В нашем, российском случае лубок, массовое мордобитие по типу «стенка на стенку», которое потом заменит футбол, «Петербургские тайны» и гармошка в качестве универсального успокоительного появились задолго до великого Октября. Однако эти простонародные забавы столетиями существовали за рамками культурного становления, стороной, потому что аристократия крови в союзе с аристократией духа как-то держали народ в струне. Правду сказать, в ту пору народ не умел читать и, видимо, сочинения Моцарта показались бы ему загадочной какофонией, но что из того, что нынче все разбирают буквы и последнему дворнику доступен консерваторский абонемент? По крайней мере, в ту пору всякий разбирающий буквы знал, что Пушкин – это Пушкин, а Болеслава Маркевича можно, конечно, почитать, а можно и не читать.
Нынче совсем не то. То ли восставшая из пепла российская буржуазия оказалась на поверку чрезвычайно влиятельной, то ли все-таки сказывается отсутствие аристократии, то ли просто время такое, но та субкультура, которую повлек за собой Чичиков новейшего образца, – это, что называется, наше всё. В сущности, ничего не осталось из того, что веками нарабатывала русская культурная традиция, и до такой степени смешалась иерархия представлений, что где Пушкин, где Маркевич – новому поколению невдомек.

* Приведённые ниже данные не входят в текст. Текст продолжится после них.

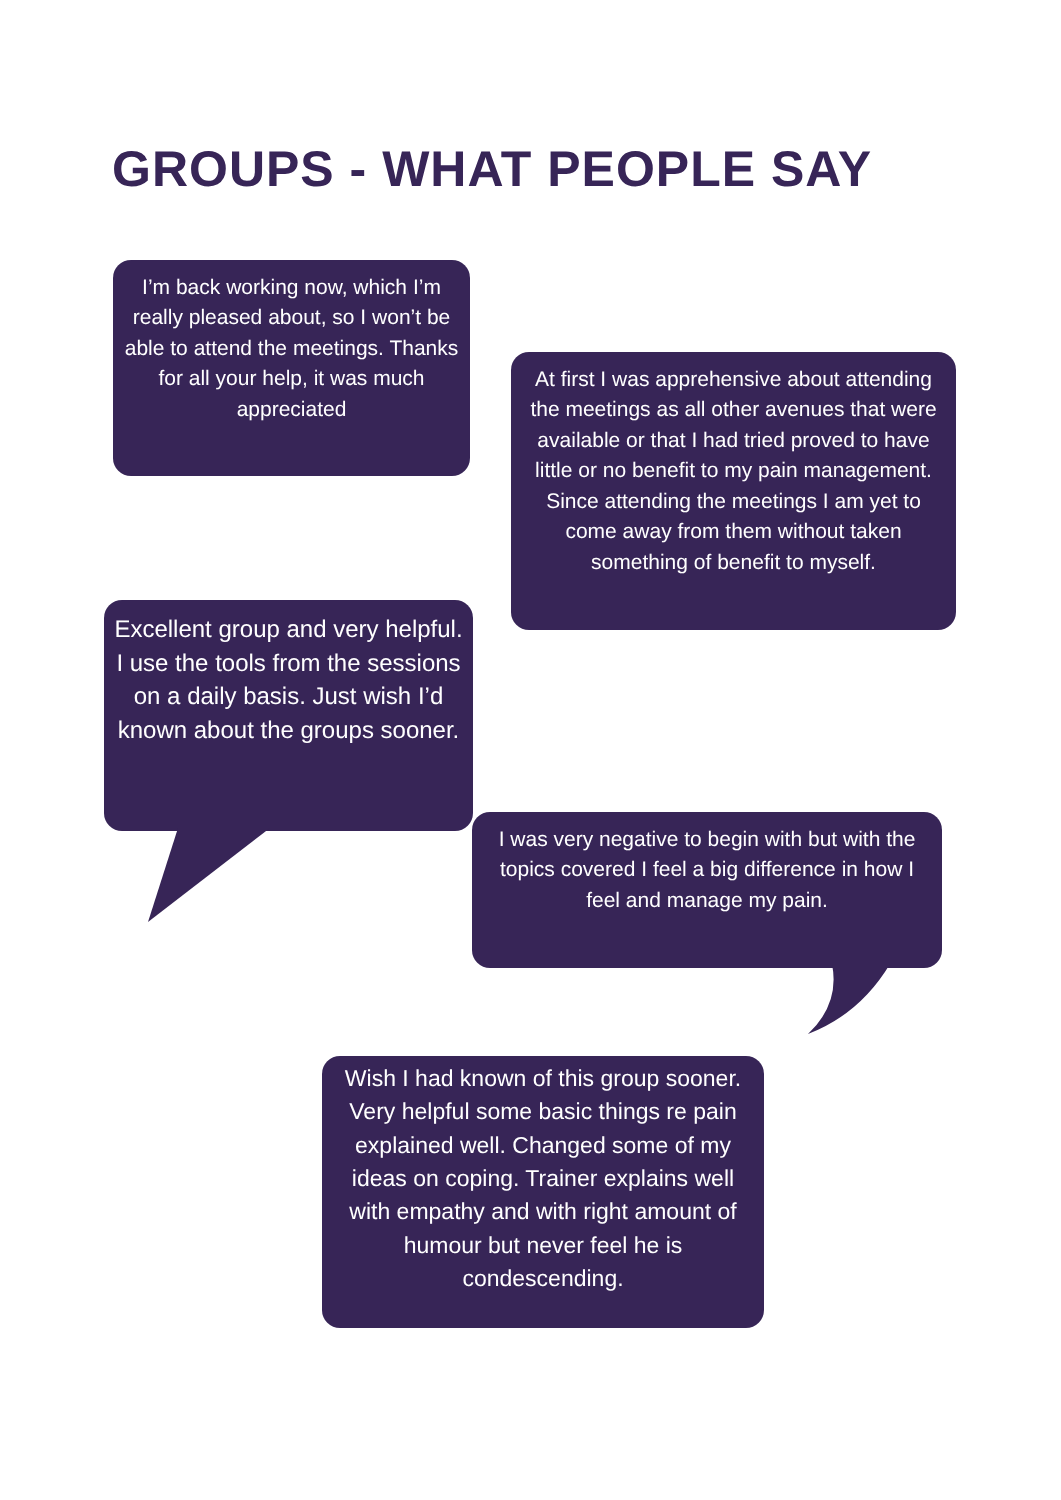GROUPS - WHAT PEOPLE SAY
I’m back working now, which I’m really pleased about, so I won’t be able to attend the meetings. Thanks for all your help, it was much appreciated
At first I was apprehensive about attending the meetings as all other avenues that were available or that I had tried proved to have little or no benefit to my pain management. Since attending the meetings I am yet to come away from them without taken something of benefit to myself.
Excellent group and very helpful. I use the tools from the sessions on a daily basis. Just wish I’d known about the groups sooner.
I was very negative to begin with but with the topics covered I feel a big difference in how I feel and manage my pain.
Wish I had known of this group sooner. Very helpful some basic things re pain explained well. Changed some of my ideas on coping. Trainer explains well with empathy and with right amount of humour but never feel he is condescending.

С этой печальной новеллой нужно смириться, потому что других вариантов нет. Как ничего нельзя поделать с цунами и таяньем вечных льдов, так ничего нельзя поделать с буржуазной субкультурой, которую неизбежно насаждают деятели наживы, до крайности простые по своей сути, и посему обеспечивающие гегемонию простоты. Так ведь и с деятелями наживы ничего не поделаешь, и даже операции на капитале и сословии собственников губительны для народного благосостояния и научно-технического прогресса, потому что при нынешнем объеме человечного в человеке капиталистический способ производства – это единственно рациональный способ производства, прискорбно-необходимый, неразлучный со здравым смыслом, как старение или смерть.
Словом, телевидение, адаптированное под незаконченное среднее образование, дурацкие песенки, потворствующие половому созреванию, литература для домработниц – это хотя и глупо, но исторически оправданно и нормально, как путешествие на Луну. А вот Пушкин с Моцартом – это как раз аномалия по нынешним временам и недаром новому поколению не нужны, поскольку ему не до зефиров и эфиров, когда дело идет о процентной ставке на капитал.
Это, конечно, грустно до боли, особенно как подумаешь, что новый век, ознаменовавший себя в России гегемонией простоты, только той благостыней и одарил просвещенного человека, что ему уже не так отвратительно помирать. Одно дело, когда приходит твой последний час, а Пушкин все пишет, и еще бог знает что напишет во славу нашей искрометной литературы, чего тебе уже не прочесть, а другое дело, когда приходит твой последний час, а кругом все только и пишут, что про половые извращения у собак.
И главное, ничего нового, освежающего впереди; вроде бы на дворе третье тысячелетие от рождения Христова, того и гляди что при помощи мобильного телефона можно будет мерить кровяное давление, чистить зубы, вводить в забытье грабителей, засыпать без снотворного и даже менять пол, а Чичиков все мошенничает, Ноздрев валяет дурака, Плюшкин сквалыжничает, Коробочка недоумевает, Манилов витает в эмпиреях, Собакевич гнет свою кулацкую линию, а капитан Копейкин по-прежнему достает одиннадцать министерств.